• **Requirement**:
Can you rewrite everything from "JB: The merger" down to "sense at all." in the Charlie Baker interview, changing "hospitals" to "medical centers"?

• **Excerpted text**:
□ □ □ □ □
Top of Mind: Charlie Baker, Extended Version


JB: The merger between Mass General and the Brigham—a net positive for the people of Massachusetts?

CB: I think it depends upon how you want to define the objectives of the merger. …If you think back to 1993 or whenever it was that it took place, the big fear was that if you had all these big hospitals in downtown Boston slugging it out, you would create a medical arms race where everybody would have to do everything and be at every kind of service. And that would be wildly expensive, and not remotely efficient or effective. …People’s big fear was that if they all stayed as independents, that you’d have a proton beam machine in every provider organization, which didn’t make any sense at all.

[The merger] probably helped from a research point of view, in terms of applying for accessing and securing federal grants. It probably helped [boost] presence in the national stage. …And it certainly created an organization that had the capacity to build a lot of clinical information technology, which over the course of the next few years is supposed to produce some significant improvements in care quality and cost-effectiveness. But that’s kind of a potential opportunity at this point.
□ □ □ □ □
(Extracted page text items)
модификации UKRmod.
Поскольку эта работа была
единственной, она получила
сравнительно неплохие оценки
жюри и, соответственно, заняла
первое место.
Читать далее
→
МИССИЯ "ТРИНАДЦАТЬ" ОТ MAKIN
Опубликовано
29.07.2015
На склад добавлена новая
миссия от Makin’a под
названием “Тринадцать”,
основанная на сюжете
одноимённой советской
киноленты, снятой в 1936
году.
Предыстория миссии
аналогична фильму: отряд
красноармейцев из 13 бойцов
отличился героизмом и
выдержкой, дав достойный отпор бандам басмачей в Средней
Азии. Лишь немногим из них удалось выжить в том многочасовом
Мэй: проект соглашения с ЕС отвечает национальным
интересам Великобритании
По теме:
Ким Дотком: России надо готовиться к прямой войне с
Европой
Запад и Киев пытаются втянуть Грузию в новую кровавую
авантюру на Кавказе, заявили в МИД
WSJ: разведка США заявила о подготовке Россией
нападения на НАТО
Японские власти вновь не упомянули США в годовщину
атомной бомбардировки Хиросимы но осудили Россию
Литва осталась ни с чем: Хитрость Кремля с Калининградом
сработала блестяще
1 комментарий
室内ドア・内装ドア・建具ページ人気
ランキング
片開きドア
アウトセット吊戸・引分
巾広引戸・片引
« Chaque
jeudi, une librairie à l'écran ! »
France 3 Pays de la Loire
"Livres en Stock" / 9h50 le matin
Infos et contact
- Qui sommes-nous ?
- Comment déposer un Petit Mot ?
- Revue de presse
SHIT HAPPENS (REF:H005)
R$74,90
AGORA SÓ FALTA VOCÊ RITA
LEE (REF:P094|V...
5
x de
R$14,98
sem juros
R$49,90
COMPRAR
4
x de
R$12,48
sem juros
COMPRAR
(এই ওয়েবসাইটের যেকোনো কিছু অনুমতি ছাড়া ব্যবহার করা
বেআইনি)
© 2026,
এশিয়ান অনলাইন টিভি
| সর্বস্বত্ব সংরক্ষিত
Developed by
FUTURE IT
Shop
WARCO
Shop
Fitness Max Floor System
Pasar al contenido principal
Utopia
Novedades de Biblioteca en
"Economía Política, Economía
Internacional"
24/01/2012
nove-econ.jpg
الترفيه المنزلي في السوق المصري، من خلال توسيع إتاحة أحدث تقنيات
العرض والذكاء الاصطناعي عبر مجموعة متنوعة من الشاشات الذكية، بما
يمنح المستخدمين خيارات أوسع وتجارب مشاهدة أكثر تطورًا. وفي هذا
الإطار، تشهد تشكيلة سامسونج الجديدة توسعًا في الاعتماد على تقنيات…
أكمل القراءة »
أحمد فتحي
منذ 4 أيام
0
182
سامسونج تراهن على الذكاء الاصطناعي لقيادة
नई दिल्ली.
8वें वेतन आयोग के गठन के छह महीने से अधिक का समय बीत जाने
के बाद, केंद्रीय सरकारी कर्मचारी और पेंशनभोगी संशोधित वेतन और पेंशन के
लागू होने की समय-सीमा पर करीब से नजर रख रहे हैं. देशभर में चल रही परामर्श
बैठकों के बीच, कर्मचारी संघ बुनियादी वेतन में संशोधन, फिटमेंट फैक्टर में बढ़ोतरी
□ □ □ □ □
• **Answer space**:
JB: The merger between Mass General and the Brigham—a net positive for the people of Massachusetts?

CB: I think it depends upon how you want to define the objectives of the merger. …If you think back to 1993 or whenever it was that it took place, the big fear was that if you had all these big medical centers in downtown Boston slugging it out, you would create a medical arms race where everybody would have to do everything and be at every kind of service. And that would be wildly expensive, and not remotely efficient or effective. …People’s big fear was that if they all stayed as independents, that you’d have a proton beam machine in every provider organization, which didn’t make any sense at all.